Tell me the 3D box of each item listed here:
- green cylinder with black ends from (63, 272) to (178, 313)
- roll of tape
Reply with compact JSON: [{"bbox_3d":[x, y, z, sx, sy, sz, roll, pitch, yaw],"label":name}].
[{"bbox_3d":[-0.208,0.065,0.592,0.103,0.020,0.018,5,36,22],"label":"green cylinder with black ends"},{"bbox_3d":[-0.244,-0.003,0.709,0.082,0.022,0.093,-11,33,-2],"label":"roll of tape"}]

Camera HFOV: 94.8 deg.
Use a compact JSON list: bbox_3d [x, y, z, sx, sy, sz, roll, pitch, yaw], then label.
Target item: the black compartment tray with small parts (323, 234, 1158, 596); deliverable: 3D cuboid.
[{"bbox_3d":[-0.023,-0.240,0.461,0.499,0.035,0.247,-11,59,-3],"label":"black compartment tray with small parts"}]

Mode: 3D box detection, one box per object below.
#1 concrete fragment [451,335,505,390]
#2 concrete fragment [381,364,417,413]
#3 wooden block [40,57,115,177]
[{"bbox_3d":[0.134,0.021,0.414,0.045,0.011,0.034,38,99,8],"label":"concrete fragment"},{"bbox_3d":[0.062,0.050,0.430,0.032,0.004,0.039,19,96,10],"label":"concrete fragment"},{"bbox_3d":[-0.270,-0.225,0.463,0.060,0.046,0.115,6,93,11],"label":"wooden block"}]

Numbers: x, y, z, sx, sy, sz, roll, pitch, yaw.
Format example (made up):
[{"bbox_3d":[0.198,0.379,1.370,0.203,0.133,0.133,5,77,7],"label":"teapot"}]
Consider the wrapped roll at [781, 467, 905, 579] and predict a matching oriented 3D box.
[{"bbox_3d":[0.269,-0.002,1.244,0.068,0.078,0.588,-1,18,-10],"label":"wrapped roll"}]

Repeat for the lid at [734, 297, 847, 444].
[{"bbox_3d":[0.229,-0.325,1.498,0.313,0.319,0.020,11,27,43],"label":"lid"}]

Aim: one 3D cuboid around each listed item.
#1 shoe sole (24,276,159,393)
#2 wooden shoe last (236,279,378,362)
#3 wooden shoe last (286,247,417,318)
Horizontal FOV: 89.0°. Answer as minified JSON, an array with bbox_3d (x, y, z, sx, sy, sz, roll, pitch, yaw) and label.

Instructions for the task: The expected answer is every line above in which the word "each" appears.

Problem solution:
Tell me the 3D box of each item listed here:
Aim: one 3D cuboid around each listed item.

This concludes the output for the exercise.